What does this mean? It means not only is .5KB not a real world workload but even if it were, no one would be able to run any kind of demanding application because the Emulex CNA consumes so much CPU horsepower at smaller block size levels. There is always an inverse relationship between block size and CPU utilization but the figures I’m looking at are absurd…until of course you get to 4KB block sizes and above. In these instances Emulex’ CPU utilization, while still higher than QLogic’s is not objectionable.

Why is Emulex’ CPU Utilization so High?

I don’t know the answer to this but I suspect it relates to the choice of using a ServerEngines chip set. As a time-to-market play, Emulex outsourced its CNA chip design to ServerEngines which has a fair amount of processing power on its chip. However it’s possible that Emulex has offloaded some of the processing function from firmware to its driver to optimize performance. In doing so, CPU utilization would probably escalate quite dramatically, especially at the smaller block sizes that Emulex likes to tout in its performance advantage.

It would be fairly easy to test this theory as the Emulex Linux driver is publicly viewable. I personally wouldn’t know what to look for but a technical whiz could stare at the code and see if basic bookkeeping functions – like frame header info and assembly/disassembly processing – or other error handling and vector IO techniques are being pushed to the driver.

Does this Matter?

Really no. But when a vendor starts touting something as absurd as 1M IOPs as a 2X competitive advantage it’s important to understand what is reality and what is hype. As we’ve previously published in our CNA Deep Dive performance in these markets is basically ‘table stakes’ with Emulex and QLogic about comparable. What’s of greater concern is the attention being paid to such meaningless figures as 1M IOPs at 0.5KB block sizes with unsustainable CPU utilization. There is no value in these metrics to IT practitioners; none.

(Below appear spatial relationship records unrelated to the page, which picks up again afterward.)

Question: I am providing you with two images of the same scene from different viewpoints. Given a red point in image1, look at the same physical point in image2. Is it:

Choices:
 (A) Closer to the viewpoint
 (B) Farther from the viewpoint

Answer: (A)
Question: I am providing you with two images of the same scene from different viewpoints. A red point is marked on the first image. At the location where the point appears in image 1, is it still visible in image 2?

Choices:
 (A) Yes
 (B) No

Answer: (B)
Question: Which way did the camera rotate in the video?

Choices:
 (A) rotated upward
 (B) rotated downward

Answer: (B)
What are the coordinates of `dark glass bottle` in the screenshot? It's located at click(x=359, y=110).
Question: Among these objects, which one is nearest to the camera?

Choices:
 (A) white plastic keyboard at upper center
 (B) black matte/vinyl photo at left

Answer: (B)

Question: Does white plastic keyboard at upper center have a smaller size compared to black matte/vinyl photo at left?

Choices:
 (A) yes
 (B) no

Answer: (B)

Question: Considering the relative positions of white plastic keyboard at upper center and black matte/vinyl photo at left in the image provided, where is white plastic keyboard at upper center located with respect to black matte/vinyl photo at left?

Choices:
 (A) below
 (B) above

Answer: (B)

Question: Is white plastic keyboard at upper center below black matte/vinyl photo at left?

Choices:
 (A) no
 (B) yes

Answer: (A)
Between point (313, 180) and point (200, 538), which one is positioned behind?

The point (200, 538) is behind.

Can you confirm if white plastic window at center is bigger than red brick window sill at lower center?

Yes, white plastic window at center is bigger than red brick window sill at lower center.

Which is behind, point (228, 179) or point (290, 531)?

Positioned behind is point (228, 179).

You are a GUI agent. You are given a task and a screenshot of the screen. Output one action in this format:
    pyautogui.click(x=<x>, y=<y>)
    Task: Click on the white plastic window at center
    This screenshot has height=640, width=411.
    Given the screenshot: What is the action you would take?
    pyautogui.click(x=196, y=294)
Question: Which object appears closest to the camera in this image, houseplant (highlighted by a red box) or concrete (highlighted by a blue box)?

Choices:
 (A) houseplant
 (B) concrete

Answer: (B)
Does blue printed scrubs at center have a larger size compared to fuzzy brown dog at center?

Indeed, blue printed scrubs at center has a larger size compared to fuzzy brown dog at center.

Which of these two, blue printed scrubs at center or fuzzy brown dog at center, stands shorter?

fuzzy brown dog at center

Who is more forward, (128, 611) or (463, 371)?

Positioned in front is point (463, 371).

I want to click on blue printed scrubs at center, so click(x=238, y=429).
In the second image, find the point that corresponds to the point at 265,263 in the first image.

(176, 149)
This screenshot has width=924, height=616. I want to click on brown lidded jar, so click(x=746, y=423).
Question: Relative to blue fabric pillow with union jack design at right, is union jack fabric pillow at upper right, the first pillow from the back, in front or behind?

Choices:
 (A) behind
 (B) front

What would be of value is to look at application performance. Specifically, as CNAs are used to virtualize IO, figures that give users confidence that virtualized applications will run at acceptable levels would go much further to advancing technology adoption than meaningless data.

I’m calling on both Emulex and QLogic to cut out the “Urinary Olympics” and start developing metrics that matter. That way CIOs can be certain that storage stacks will support a new breed of virtualized applications, end-to-end, and not get sucked into worthless marketing hype.